Exercise prompt » Nothing may be dropped or altered: reproduce all the data.

Data for this exercise »
==========
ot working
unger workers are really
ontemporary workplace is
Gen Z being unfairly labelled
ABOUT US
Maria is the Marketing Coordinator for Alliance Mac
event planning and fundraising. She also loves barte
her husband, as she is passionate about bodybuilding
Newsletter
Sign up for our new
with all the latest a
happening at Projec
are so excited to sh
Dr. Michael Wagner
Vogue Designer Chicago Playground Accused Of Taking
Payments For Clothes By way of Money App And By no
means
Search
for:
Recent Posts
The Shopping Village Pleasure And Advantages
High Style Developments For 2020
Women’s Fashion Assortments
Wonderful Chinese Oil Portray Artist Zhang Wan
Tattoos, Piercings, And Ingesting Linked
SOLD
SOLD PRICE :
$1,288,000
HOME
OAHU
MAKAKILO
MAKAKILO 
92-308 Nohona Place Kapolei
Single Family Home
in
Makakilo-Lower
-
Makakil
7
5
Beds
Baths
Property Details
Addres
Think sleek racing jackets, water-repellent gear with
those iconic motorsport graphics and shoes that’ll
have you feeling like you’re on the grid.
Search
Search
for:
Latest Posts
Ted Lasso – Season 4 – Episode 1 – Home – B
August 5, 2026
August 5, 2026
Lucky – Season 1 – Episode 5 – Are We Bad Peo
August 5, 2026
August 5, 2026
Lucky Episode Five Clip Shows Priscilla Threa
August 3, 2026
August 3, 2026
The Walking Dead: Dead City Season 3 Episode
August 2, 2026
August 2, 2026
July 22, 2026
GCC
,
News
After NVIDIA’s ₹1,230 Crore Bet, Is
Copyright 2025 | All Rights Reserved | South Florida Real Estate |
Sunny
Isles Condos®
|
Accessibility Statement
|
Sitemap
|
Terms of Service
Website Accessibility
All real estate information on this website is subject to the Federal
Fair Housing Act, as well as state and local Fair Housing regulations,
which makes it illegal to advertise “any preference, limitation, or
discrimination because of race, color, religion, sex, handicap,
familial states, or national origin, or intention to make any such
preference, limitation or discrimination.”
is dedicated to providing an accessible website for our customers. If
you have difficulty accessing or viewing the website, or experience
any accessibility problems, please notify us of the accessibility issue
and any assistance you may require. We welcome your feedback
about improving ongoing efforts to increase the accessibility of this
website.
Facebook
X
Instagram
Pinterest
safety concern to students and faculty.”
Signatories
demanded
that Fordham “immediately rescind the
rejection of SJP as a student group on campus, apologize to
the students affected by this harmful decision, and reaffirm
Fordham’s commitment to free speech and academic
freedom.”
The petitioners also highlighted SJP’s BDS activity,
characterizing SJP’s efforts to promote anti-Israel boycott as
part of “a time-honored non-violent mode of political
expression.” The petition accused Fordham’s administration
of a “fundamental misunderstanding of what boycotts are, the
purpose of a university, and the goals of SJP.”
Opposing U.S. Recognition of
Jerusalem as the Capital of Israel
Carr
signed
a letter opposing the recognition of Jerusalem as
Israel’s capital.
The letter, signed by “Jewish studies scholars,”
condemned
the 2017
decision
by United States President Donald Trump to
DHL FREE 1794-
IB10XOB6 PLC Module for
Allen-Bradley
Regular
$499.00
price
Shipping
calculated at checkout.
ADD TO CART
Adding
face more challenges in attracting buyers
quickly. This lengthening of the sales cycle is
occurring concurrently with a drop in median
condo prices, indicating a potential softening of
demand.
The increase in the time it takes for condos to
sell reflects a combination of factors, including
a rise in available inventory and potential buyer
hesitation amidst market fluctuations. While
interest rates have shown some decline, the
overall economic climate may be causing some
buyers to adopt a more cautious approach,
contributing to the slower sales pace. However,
==========
The answer »
ot working
unger workers are really
ontemporary workplace is
Gen Z being unfairly labelled
ABOUT US
Maria is the Marketing Coordinator for Alliance Mac
event planning and fundraising. She also loves barte
her husband, as she is passionate about bodybuilding
Newsletter
Sign up for our new
with all the latest a
happening at Projec
are so excited to sh
Dr. Michael Wagner
Vogue Designer Chicago Playground Accused Of Taking
Payments For Clothes By way of Money App And By no
means
Search
for:
Recent Posts
The Shopping Village Pleasure And Advantages
High Style Developments For 2020
Women’s Fashion Assortments
Wonderful Chinese Oil Portray Artist Zhang Wan
Tattoos, Piercings, And Ingesting Linked
SOLD
SOLD PRICE :
$1,288,000
HOME
OAHU
MAKAKILO
MAKAKILO 
92-308 Nohona Place Kapolei
Single Family Home
in
Makakilo-Lower
-
Makakil
7
5
Beds
Baths
Property Details
Addres
Think sleek racing jackets, water-repellent gear with
those iconic motorsport graphics and shoes that’ll
have you feeling like you’re on the grid.
Search
Search
for:
Latest Posts
Ted Lasso – Season 4 – Episode 1 – Home – B
August 5, 2026
August 5, 2026
Lucky – Season 1 – Episode 5 – Are We Bad Peo
August 5, 2026
August 5, 2026
Lucky Episode Five Clip Shows Priscilla Threa
August 3, 2026
August 3, 2026
The Walking Dead: Dead City Season 3 Episode
August 2, 2026
August 2, 2026
July 22, 2026
GCC
,
News
After NVIDIA’s ₹1,230 Crore Bet, Is
Copyright 2025 | All Rights Reserved | South Florida Real Estate |
Sunny
Isles Condos®
|
Accessibility Statement
|
Sitemap
|
Terms of Service
Website Accessibility
All real estate information on this website is subject to the Federal
Fair Housing Act, as well as state and local Fair Housing regulations,
which makes it illegal to advertise “any preference, limitation, or
discrimination because of race, color, religion, sex, handicap,
familial states, or national origin, or intention to make any such
preference, limitation or discrimination.”
is dedicated to providing an accessible website for our customers. If
you have difficulty accessing or viewing the website, or experience
any accessibility problems, please notify us of the accessibility issue
and any assistance you may require. We welcome your feedback
about improving ongoing efforts to increase the accessibility of this
website.
Facebook
X
Instagram
Pinterest
safety concern to students and faculty.”
Signatories
demanded
that Fordham “immediately rescind the
rejection of SJP as a student group on campus, apologize to
the students affected by this harmful decision, and reaffirm
Fordham’s commitment to free speech and academic
freedom.”
The petitioners also highlighted SJP’s BDS activity,
characterizing SJP’s efforts to promote anti-Israel boycott as
part of “a time-honored non-violent mode of political
expression.” The petition accused Fordham’s administration
of a “fundamental misunderstanding of what boycotts are, the
purpose of a university, and the goals of SJP.”
Opposing U.S. Recognition of
Jerusalem as the Capital of Israel
Carr
signed
a letter opposing the recognition of Jerusalem as
Israel’s capital.
The letter, signed by “Jewish studies scholars,”
condemned
the 2017
decision
by United States President Donald Trump to
DHL FREE 1794-
IB10XOB6 PLC Module for
Allen-Bradley
Regular
$499.00
price
Shipping
calculated at checkout.
ADD TO CART
Adding
face more challenges in attracting buyers
quickly. This lengthening of the sales cycle is
occurring concurrently with a drop in median
condo prices, indicating a potential softening of
demand.
The increase in the time it takes for condos to
sell reflects a combination of factors, including
a rise in available inventory and potential buyer
hesitation amidst market fluctuations. While
interest rates have shown some decline, the
overall economic climate may be causing some
buyers to adopt a more cautious approach,
contributing to the slower sales pace. However,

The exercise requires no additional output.